● Exercise requirements
With all pictures excluded, restate the records that follow exactly as written.
- - -
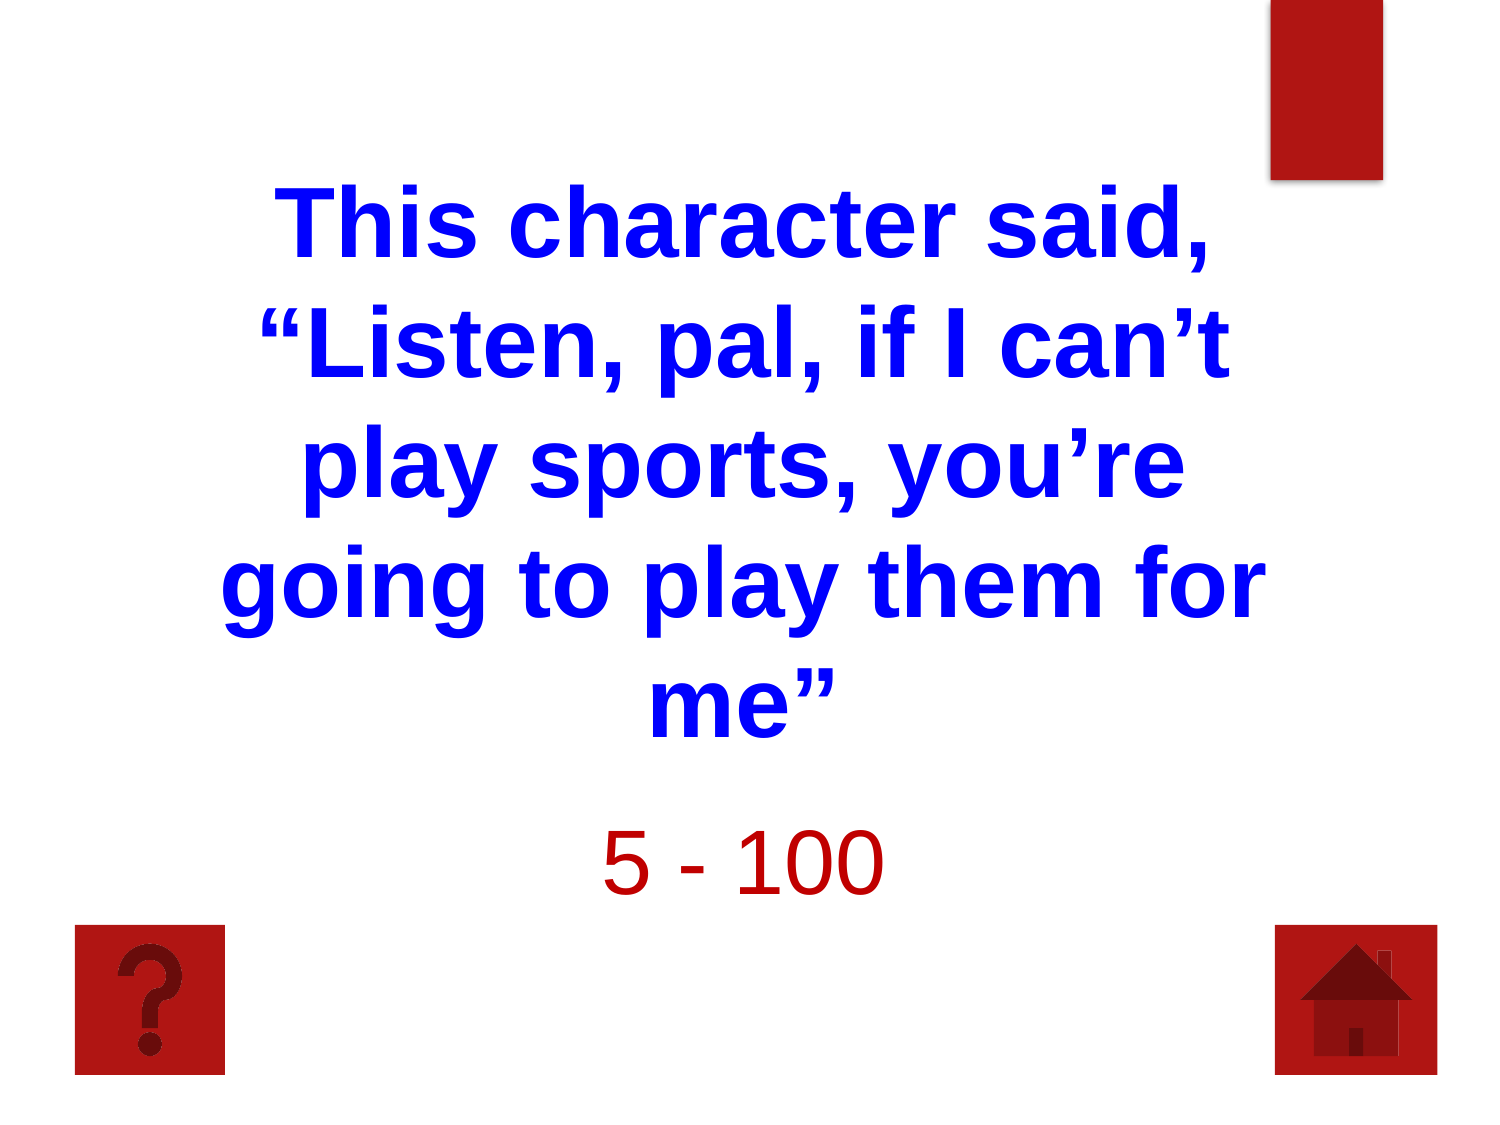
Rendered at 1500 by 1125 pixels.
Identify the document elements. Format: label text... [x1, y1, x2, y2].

text_box This character said, “Listen, pal, if I can’t play sports, you’re going to play them for me” 5 - 100 [187, 149, 1300, 921]
text_box [1274, 924, 1438, 1075]
text_box [74, 924, 225, 1075]
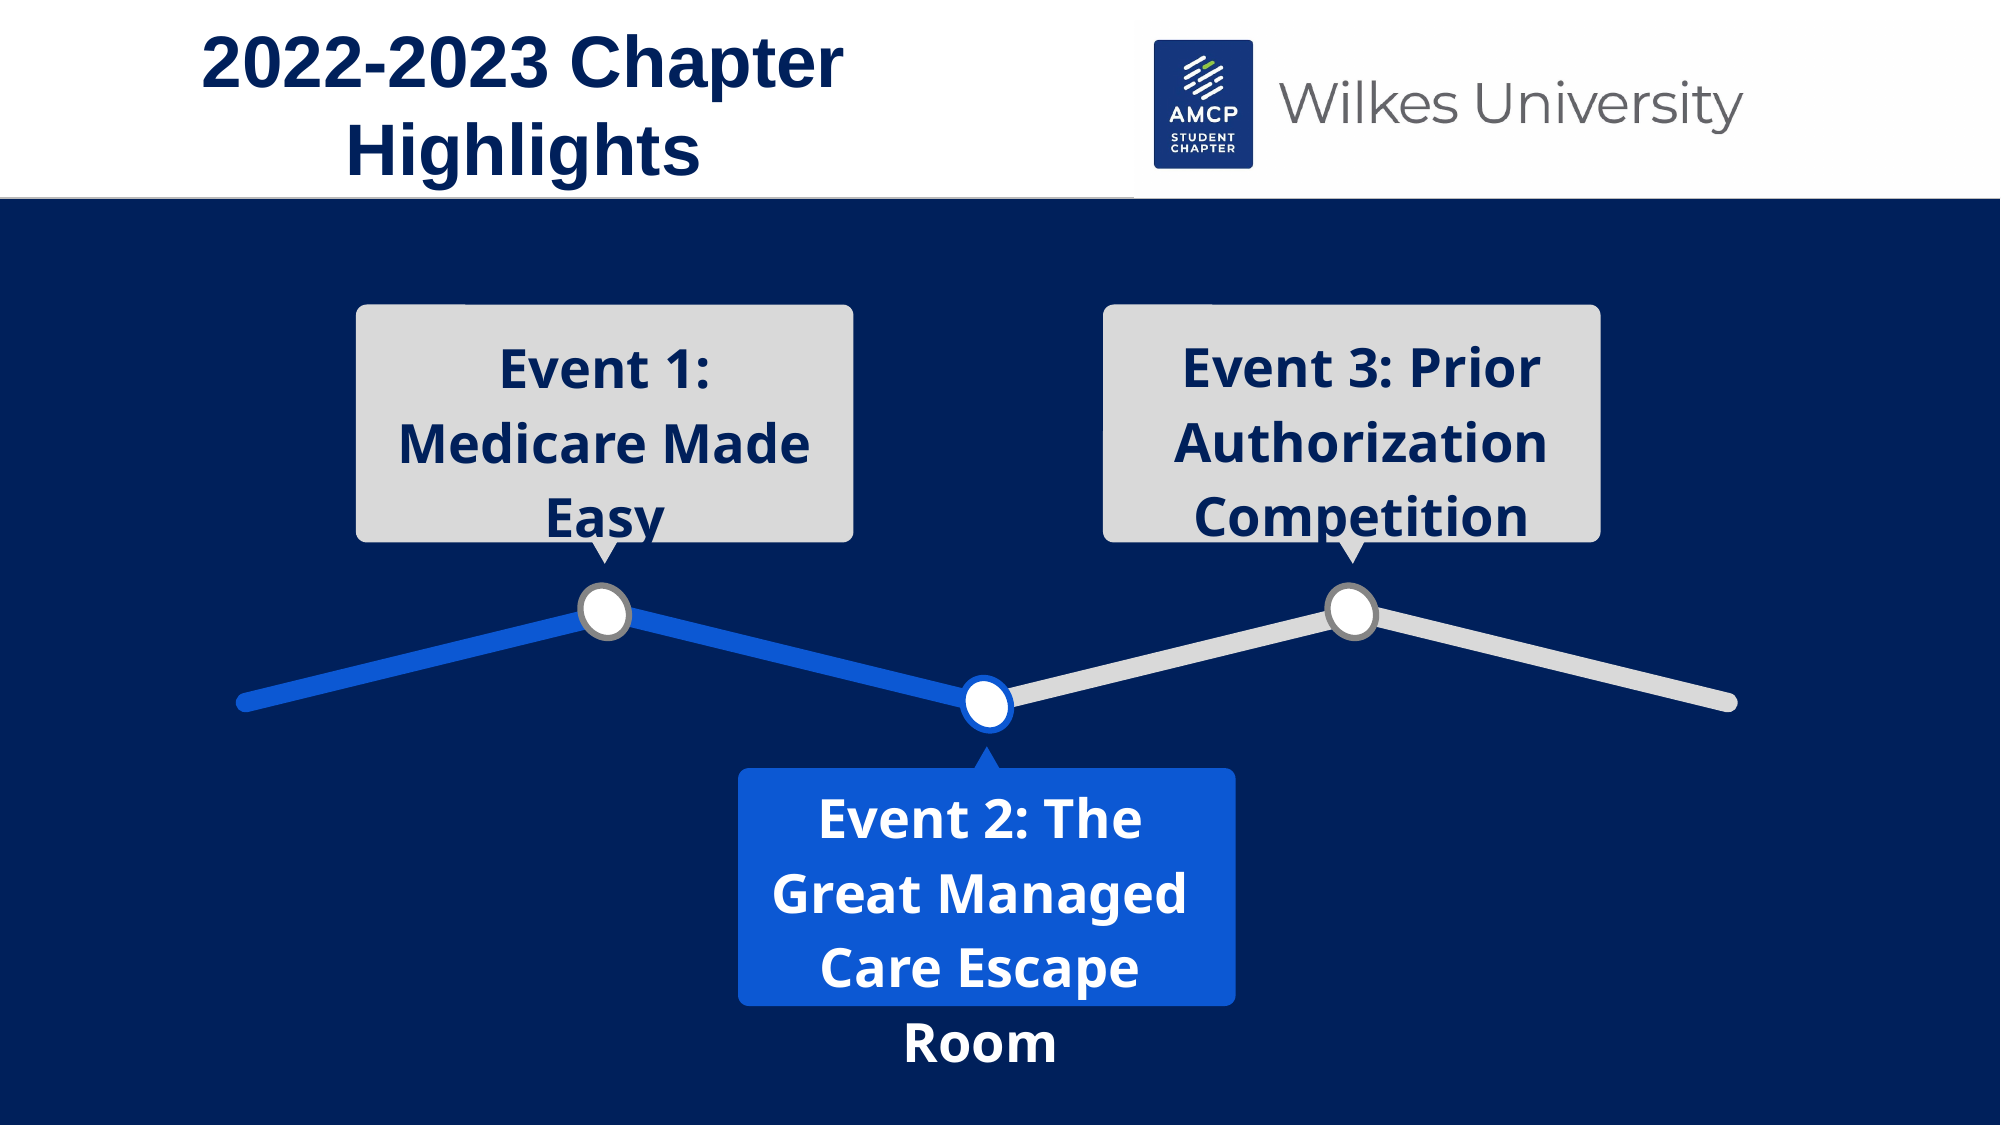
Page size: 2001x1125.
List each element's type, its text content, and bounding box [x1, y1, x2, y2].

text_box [355, 304, 854, 650]
text_box [1103, 657, 1219, 665]
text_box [1089, 303, 1634, 650]
text_box [1500, 657, 1738, 713]
text_box 2022-2023 Chapter Highlights [0, 0, 1048, 205]
text_box [235, 658, 470, 713]
picture [1134, 20, 2000, 198]
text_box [724, 666, 1236, 1007]
text_box [756, 658, 868, 665]
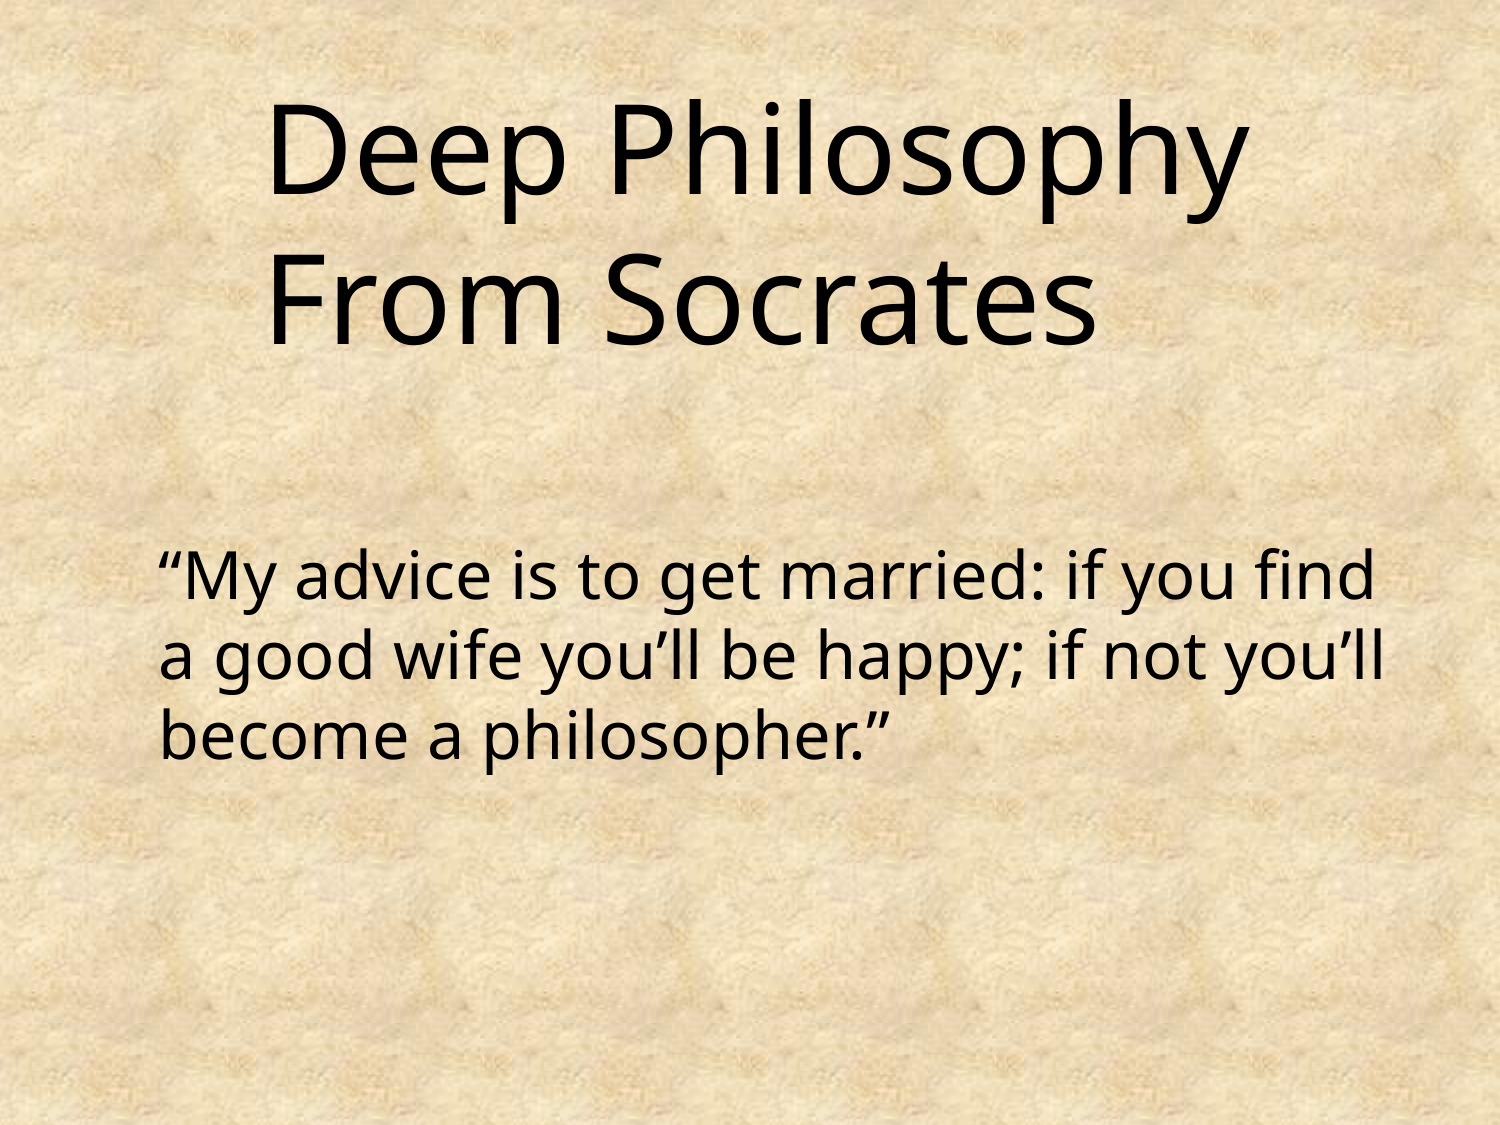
- - -
● Response to this exercise
Rendered at 1500 by 1125 pixels.
Identify the document elements. Format: label text... [x1, y1, x2, y2].

text_box This character said, “Listen, pal, if I can’t play sports, you’re going to play them for me” 5 - 100 [187, 149, 1300, 921]
text_box [1274, 924, 1438, 1075]
text_box [74, 924, 225, 1075]
Page size: 2001x1125.
List each element's type, its text content, and bounding box [x1, y1, x2, y2].

text_box [355, 304, 854, 650]
text_box [1103, 657, 1219, 665]
text_box [1089, 303, 1634, 650]
text_box [1500, 657, 1738, 713]
text_box 2022-2023 Chapter Highlights [0, 0, 1048, 205]
text_box [235, 658, 470, 713]
picture [1134, 20, 2000, 198]
text_box [724, 666, 1236, 1007]
text_box [756, 658, 868, 665]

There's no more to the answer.